EXCERPTED RECORDS:
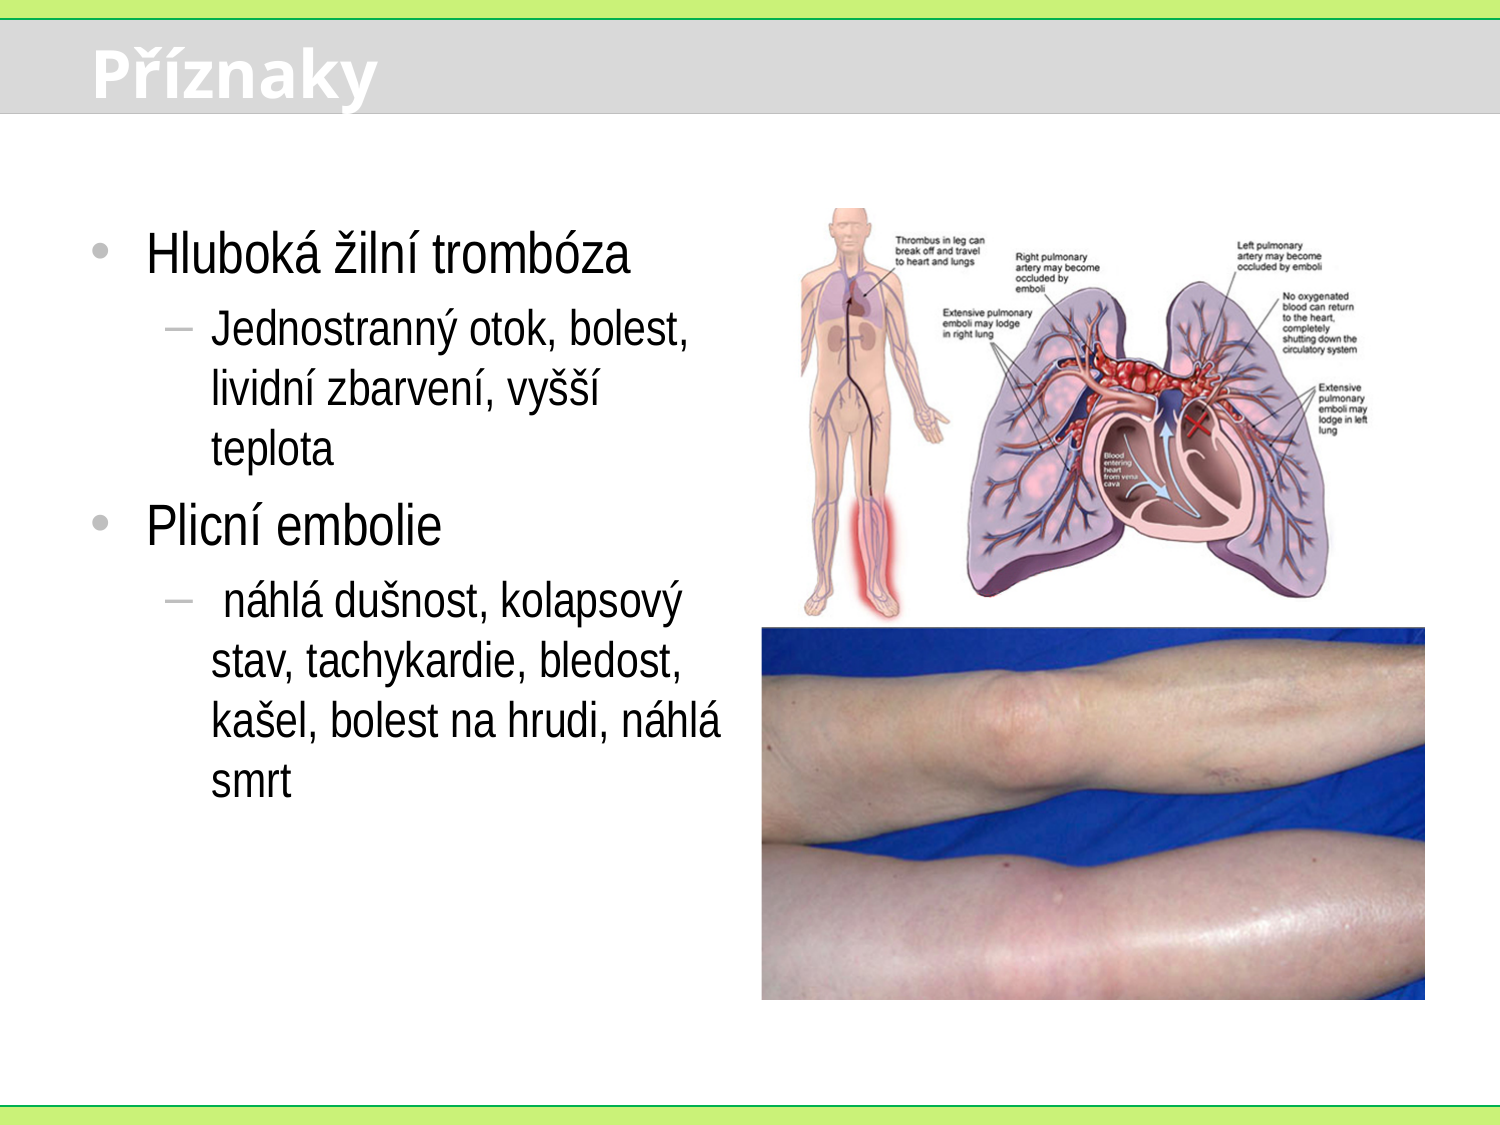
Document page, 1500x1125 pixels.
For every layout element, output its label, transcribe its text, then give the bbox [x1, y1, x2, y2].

title Příznaky [75, 30, 1425, 114]
picture [761, 207, 1426, 1000]
list Hluboká žilní trombóza Jednostranný otok, bolest, lividní zbarvení, vyšší teplota Plicní embolie náhlá dušnost, kolapsový stav, tachykardie, bledost, kašel, bolest na hrudi, náhlá smrt [75, 208, 738, 1005]
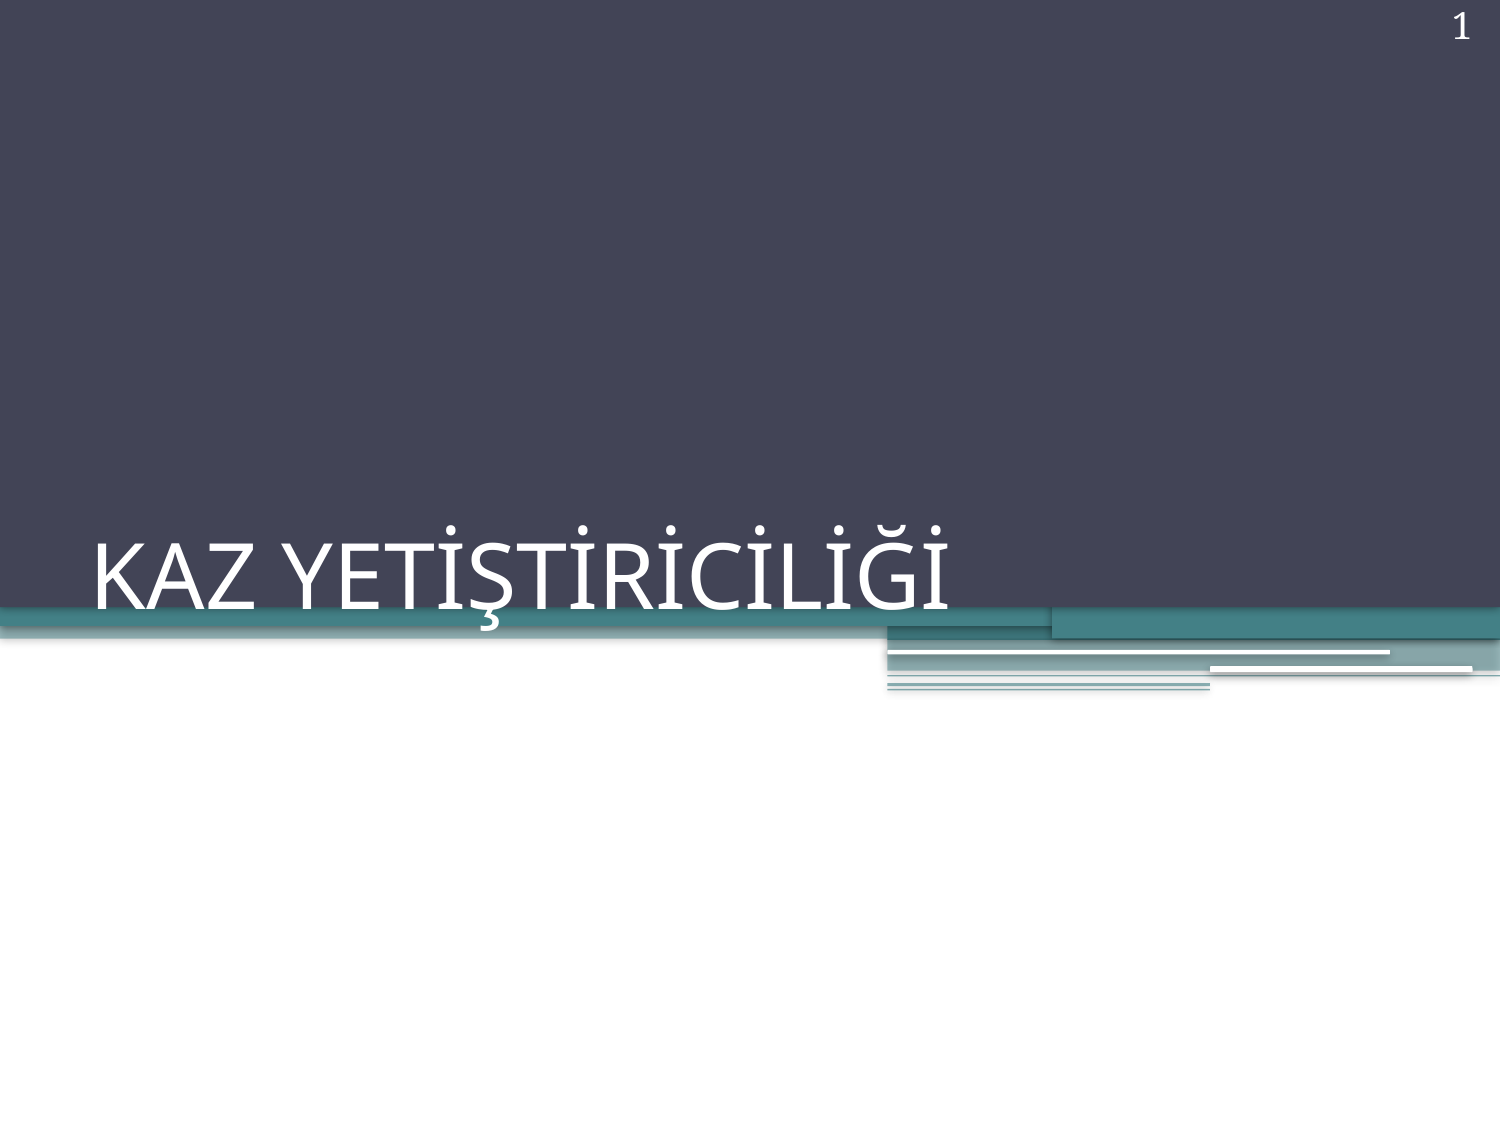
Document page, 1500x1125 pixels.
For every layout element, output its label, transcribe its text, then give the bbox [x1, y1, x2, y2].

title KAZ YETİŞTİRİCİLİĞİ [75, 394, 1463, 636]
slide_number 1 [1364, 0, 1488, 61]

EXERCISE DIRECTIONS:
Reproduce every entry word for word, but skip any pictures.

SOLUTION TO THIS PROBLEM:
Document page, 1500x1125 pixels.
For every layout element, output its label, transcribe its text, then give the bbox [x1, y1, x2, y2].

title Příznaky [75, 30, 1425, 114]
picture [761, 207, 1426, 1000]
list Hluboká žilní trombóza Jednostranný otok, bolest, lividní zbarvení, vyšší teplota Plicní embolie náhlá dušnost, kolapsový stav, tachykardie, bledost, kašel, bolest na hrudi, náhlá smrt [75, 208, 738, 1005]
Document page, 1500x1125 pixels.
For every layout element, output its label, transcribe its text, then give the bbox [x1, y1, x2, y2].

title KAZ YETİŞTİRİCİLİĞİ [75, 394, 1463, 636]
slide_number 1 [1364, 0, 1488, 61]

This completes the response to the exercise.